I’m a genealogist, so I’ve tracked your journey across the globe through a variety of different records. Though I still don’t know much about your childhood, and that’s why I’m writing this letter. Before you took those brave steps into the unknown by coming to Britain where you knew nobody, you were a strappy lad in the little village of Finuge on the south coast of Ireland, and I want to find out more about that.

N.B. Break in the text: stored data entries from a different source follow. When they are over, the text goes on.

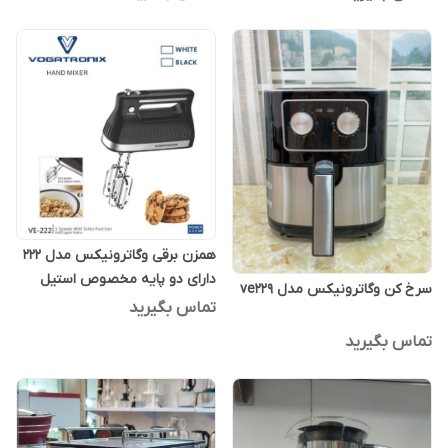
همزن برقی وگاترونیکس مدل 222
دارای دو پایه مخصوص استیل
سرخ کن وگاترونیکس مدل ve229
تماس بگیرید
تماس بگیرید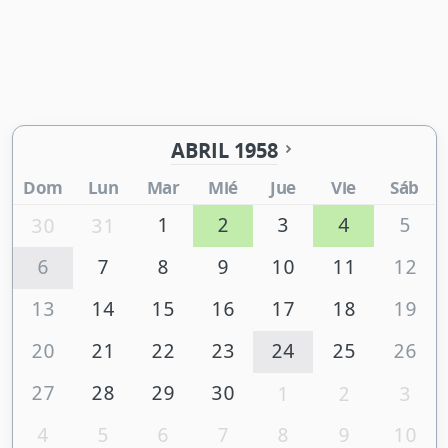
ABRIL 1958
Dom
Lun
Mar
Mié
Jue
Vie
Sáb
1
2
3
4
5
30
31
6
7
8
9
10
11
12
13
14
15
16
17
18
19
20
21
22
23
24
25
26
27
28
29
30
1
2
3
4
5
6
7
8
9
10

In 1911 you were already seeking your next adventure as a barman, learning your trade in one of the main Listowel pubs that still stands today (then the Forans’, now the Shamrock), but the rest of your family was living in House 29. I know your mum had her fair share of tragedy before you were born in 1891, but I’m glad she found happiness again with her husband of 40 years and went on to have nine surviving children, including you. As I’ve noticed from the other families that lived nearby, others were not so lucky.
Your family had a farm and inhabited what was termed a third-class house. That status was defined by the number of out-offices and farm buildings you had, if the walls were stone or wood, if the roof was slate or thatched, and the number of rooms and windows. Your four siblings, parents, two nieces and a nephew had crammed into three rooms, with one stable and one cow house to keep you all going.
Finuge seems to have been a thriving village back in the day. Though your parents were not alone in owning a third class home – 12 other families did too – there were lots of neighbours who could afford the upkeep of a second class house (16 in total); one, Hanora Treacy, even boasted the only first class residence, with seven out-offices and six rooms.
So I’ve taken a look at some of the information from the 1911 Irish census about the village of Finuge and interpreted the data through my eyes to see what else these documents – House and Building Return and Out-Offices and Farm Steadings Return, as well as the Household Return – can tell me about your lives.
Here’s the direct link to my visualisation: http://cf.datawrapper.de/kIUq7/1/. (The data I discuss below is based on my interpretation of the information provided by 40 Finuge families in the 1911 census.)
I was quite surprised at the number of independent women 100 years ago. As I’ve demonstrated in my graphic above, they were in charge of eight out of 40 households in Finuge (just one of these eight was not a widow) – a total of 20% – which is somewhat shocking when I compared it to the similar number of the villagers who said they couldn’t read or write: 17.5%.
I was certainly not expecting those two figures to be proportional; it seems that most illiterate Finugians were in their 60s and 70s and the majority were female. Women clearly didn’t have much time to tackle their struggles, particularly when they were tackling the duties of the day as the perfect mother and wife.
The likelihood of a child surviving into adulthood was good. However, according to my calculations from census figures, 34 children died out of the 196 who had been born to these families. While this does mean that 83% survived, the untold heartache no doubt remained forever with those who had suffered losses of both children and spouses. Like your mother, several women in Finuge had been widowed quite early in life, and thankfully many had lots of familial support to help them.
Just over half the population of the village was making its living from farming – closely followed by labouring – at this time, demonstrating the sheer dependancy of a substantial number of people on their land, crops and animals. Many families continued this tradition for generations, like Thomas Sheehy in House 28. He has taken over the farm from his 99-year-old father William, who is listed as a “retired farmer”.
A quarter of Finugians had two or more occupations in the family, such as road steward Michael Regan in House 39, whose son was a labourer and whose daughter was a dressmaker. You yourself, Thomas, took a different path through your bar work, and later by opening your own bakery, instead of taking over your father’s farm, a decision I don’t believe you ever regretted.
I know you must have been proud of your heritage and where you came from. Ireland was always calling you home, even when you were far away. Through the 1911 census and what I’ve learned from my analysis of the data it provided, I’m now able to picture your youthful life in Finuge and the kind of people you were surrounded by.